» **BRIEF**: Every line of the entries with the word "Adobe" in it should be shown.

+++

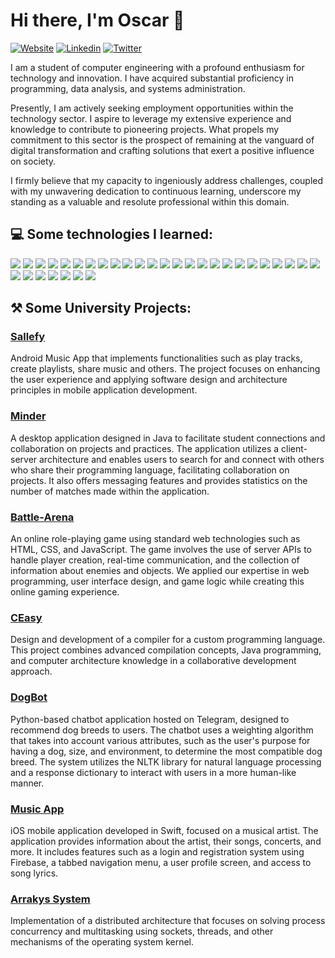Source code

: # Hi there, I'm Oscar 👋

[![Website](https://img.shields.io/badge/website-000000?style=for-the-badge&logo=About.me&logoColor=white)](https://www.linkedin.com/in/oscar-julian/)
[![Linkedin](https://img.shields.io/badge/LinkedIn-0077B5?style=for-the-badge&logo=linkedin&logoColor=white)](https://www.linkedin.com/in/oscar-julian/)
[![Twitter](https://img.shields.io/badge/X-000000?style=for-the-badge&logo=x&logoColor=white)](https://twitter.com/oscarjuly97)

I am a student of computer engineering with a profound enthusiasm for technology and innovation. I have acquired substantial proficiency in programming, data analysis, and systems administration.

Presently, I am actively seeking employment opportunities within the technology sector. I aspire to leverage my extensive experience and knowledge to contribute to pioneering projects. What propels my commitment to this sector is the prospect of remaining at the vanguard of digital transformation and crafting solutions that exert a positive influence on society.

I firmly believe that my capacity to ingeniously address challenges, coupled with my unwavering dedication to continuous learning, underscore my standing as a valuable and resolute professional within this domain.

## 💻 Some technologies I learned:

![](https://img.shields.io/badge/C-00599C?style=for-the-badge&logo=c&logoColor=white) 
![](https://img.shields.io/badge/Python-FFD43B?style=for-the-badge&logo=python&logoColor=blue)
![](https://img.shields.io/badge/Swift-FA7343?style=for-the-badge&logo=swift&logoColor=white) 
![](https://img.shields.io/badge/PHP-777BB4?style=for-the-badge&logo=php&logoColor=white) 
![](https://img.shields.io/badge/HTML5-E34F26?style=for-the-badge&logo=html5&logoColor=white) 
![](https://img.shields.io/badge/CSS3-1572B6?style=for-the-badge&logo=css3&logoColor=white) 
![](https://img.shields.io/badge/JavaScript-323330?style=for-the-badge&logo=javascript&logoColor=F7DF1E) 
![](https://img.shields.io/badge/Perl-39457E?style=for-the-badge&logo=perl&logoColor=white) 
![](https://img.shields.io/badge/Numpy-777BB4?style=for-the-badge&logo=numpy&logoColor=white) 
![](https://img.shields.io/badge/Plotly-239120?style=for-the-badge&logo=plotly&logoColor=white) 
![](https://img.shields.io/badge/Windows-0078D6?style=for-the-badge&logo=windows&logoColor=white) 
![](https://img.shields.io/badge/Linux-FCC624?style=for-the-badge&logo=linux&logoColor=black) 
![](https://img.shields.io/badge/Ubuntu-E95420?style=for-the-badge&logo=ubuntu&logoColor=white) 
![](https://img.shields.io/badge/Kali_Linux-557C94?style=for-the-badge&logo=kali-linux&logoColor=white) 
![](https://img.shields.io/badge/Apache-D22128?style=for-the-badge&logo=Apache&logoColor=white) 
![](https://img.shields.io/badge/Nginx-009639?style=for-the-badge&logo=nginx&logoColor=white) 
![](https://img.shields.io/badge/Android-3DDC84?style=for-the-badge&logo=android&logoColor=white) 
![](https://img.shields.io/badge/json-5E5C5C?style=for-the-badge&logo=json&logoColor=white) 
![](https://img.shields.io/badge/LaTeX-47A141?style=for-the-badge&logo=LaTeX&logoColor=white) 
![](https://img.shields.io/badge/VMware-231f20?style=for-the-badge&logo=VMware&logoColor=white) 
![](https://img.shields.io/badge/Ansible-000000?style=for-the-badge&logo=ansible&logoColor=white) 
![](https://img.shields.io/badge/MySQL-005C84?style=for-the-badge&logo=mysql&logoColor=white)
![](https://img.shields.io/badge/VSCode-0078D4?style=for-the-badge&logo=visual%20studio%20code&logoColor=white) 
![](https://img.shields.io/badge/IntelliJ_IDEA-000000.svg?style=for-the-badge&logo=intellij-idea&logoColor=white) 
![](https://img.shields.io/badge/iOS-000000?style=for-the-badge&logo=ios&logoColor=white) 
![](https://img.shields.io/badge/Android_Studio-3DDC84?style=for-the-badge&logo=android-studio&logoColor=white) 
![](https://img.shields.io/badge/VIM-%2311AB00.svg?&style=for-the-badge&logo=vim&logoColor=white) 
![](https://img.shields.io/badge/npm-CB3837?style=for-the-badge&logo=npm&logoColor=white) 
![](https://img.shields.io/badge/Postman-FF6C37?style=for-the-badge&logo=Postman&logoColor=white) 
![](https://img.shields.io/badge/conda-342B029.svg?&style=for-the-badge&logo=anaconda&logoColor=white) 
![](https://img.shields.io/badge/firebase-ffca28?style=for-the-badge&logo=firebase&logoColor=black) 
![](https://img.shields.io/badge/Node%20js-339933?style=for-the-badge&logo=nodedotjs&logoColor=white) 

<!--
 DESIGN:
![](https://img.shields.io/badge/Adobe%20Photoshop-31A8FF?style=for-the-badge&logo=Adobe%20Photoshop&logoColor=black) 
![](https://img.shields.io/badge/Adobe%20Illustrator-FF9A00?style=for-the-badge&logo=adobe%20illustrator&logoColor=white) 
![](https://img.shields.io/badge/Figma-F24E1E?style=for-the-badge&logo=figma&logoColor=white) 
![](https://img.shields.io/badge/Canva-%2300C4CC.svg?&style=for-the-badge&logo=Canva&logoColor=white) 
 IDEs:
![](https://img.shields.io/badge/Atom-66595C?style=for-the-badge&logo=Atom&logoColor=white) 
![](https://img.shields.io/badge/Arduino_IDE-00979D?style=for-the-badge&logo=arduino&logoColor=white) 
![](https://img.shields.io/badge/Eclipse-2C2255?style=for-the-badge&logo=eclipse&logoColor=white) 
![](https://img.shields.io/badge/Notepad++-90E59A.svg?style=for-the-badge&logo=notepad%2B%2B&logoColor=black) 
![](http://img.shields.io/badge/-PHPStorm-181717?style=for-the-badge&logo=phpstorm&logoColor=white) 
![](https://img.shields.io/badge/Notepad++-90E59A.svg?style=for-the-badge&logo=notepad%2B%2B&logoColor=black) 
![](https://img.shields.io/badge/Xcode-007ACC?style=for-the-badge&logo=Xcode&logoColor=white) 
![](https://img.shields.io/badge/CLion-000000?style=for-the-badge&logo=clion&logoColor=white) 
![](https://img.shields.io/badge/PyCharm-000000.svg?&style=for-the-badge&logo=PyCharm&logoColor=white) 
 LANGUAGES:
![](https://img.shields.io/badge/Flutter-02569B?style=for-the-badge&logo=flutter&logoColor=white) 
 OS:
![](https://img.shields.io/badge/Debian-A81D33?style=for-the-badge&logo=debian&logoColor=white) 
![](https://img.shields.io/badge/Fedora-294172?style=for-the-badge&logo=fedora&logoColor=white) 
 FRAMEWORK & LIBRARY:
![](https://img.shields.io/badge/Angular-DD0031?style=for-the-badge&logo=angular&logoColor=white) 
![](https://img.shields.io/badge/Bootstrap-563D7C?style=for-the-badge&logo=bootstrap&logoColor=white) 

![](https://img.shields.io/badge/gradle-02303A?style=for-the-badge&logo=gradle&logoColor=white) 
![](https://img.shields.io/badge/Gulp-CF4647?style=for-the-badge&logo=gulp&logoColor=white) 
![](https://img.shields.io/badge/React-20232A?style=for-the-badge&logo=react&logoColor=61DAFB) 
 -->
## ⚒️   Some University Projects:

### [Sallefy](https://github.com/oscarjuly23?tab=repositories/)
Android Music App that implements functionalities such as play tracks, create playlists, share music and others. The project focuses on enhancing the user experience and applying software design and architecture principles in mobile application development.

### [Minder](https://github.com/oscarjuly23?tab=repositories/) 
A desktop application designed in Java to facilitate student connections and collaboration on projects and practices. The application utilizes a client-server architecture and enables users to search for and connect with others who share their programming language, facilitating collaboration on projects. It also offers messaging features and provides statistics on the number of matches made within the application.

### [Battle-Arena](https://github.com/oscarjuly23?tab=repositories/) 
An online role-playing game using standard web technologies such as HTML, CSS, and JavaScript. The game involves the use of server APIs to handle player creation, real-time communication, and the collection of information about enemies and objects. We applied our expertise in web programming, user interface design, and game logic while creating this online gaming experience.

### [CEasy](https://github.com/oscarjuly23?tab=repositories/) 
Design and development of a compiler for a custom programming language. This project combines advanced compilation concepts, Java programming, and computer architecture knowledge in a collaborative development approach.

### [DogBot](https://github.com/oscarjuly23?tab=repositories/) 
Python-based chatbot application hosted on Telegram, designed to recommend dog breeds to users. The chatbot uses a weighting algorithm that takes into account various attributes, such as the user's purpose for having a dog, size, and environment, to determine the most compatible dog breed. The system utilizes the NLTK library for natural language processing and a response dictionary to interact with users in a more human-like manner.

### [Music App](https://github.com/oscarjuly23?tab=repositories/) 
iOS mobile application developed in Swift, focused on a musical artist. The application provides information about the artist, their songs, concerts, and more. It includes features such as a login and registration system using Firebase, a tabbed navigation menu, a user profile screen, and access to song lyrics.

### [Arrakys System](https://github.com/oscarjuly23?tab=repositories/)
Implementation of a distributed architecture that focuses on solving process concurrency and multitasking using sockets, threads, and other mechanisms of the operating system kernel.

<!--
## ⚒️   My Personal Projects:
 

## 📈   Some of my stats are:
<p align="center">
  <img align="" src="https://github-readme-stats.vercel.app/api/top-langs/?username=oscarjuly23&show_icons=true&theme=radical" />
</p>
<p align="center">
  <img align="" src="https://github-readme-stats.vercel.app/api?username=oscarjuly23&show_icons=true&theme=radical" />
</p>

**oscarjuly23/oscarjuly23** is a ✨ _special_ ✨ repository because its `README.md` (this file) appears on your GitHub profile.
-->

+++

» **RESULT FOR THIS TASK**:
![](https://img.shields.io/badge/Adobe%20Photoshop-31A8FF?style=for-the-badge&logo=Adobe%20Photoshop&logoColor=black) 
![](https://img.shields.io/badge/Adobe%20Illustrator-FF9A00?style=for-the-badge&logo=adobe%20illustrator&logoColor=white) 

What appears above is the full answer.